◆ **Supplied information**:

• • • •

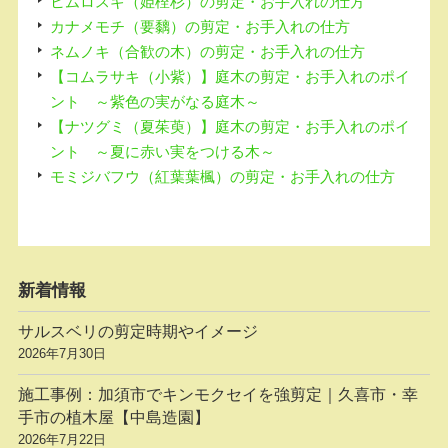
ヒムロスギ（姫榁杉）の剪定・お手入れの仕方
カナメモチ（要黐）の剪定・お手入れの仕方
ネムノキ（合歓の木）の剪定・お手入れの仕方
【コムラサキ（小紫）】庭木の剪定・お手入れのポイ
ント ～紫色の実がなる庭木～
【ナツグミ（夏茱萸）】庭木の剪定・お手入れのポイ
ント ～夏に赤い実をつける木～
モミジバフウ（紅葉葉楓）の剪定・お手入れの仕方
新着情報
サルスベリの剪定時期やイメージ
2026年7月30日
施工事例：加須市でキンモクセイを強剪定｜久喜市・幸
手市の植木屋【中島造園】
2026年7月22日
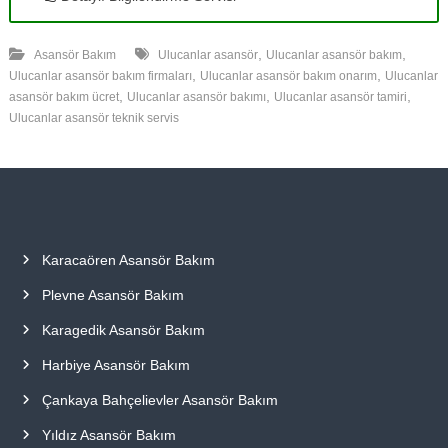
,
,
Asansör Bakım
Ulucanlar asansör
Ulucanlar asansör bakım
,
,
Ulucanlar asansör bakım firmaları
Ulucanlar asansör bakım onarım
Ulucanlar
,
,
,
asansör bakım ücret
Ulucanlar asansör bakımı
Ulucanlar asansör tamiri
Ulucanlar asansör teknik servis
Karacaören Asansör Bakım
Plevne Asansör Bakım
Karagedik Asansör Bakım
Harbiye Asansör Bakım
Çankaya Bahçelievler Asansör Bakım
Yıldız Asansör Bakım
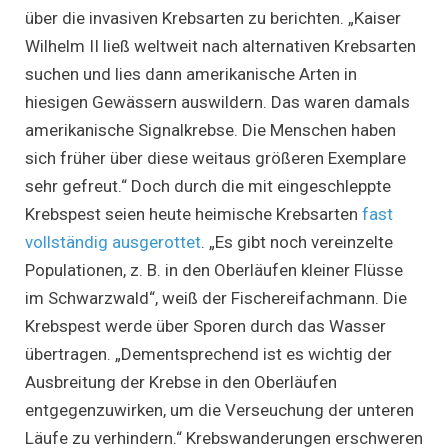
über die invasiven Krebsarten zu berichten. „Kaiser
Wilhelm II ließ weltweit nach alternativen Krebsarten
suchen und lies dann amerikanische Arten in
hiesigen Gewässern auswildern. Das waren damals
amerikanische Signalkrebse. Die Menschen haben
sich früher über diese weitaus größeren Exemplare
sehr gefreut.“ Doch durch die mit eingeschleppte
Krebspest seien heute heimische Krebsarten
fast
vollständig ausgerottet
. „Es gibt noch vereinzelte
Populationen, z. B. in den Oberläufen kleiner Flüsse
im Schwarzwald“, weiß der Fischereifachmann. Die
Krebspest werde über Sporen durch das Wasser
übertragen. „Dementsprechend ist es wichtig der
Ausbreitung der Krebse in den Oberläufen
entgegenzuwirken, um die Verseuchung der unteren
Läufe zu verhindern.“ Krebswanderungen erschweren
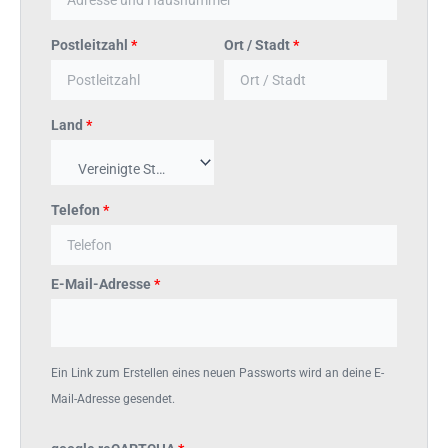
Postleitzahl
*
Ort / Stadt
*
Land
*
Vereinigte Staaten von Amerika (USA)
Telefon
*
E-Mail-Adresse
*
Ein Link zum Erstellen eines neuen Passworts wird an deine E-
Mail-Adresse gesendet.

• • • •

◆ **What you are asked to do**: Filter the listing above, keeping only the lines with "Oberläufen".

◆ **Output of the task**:
Populationen, z. B. in den Oberläufen kleiner Flüsse
Ausbreitung der Krebse in den Oberläufen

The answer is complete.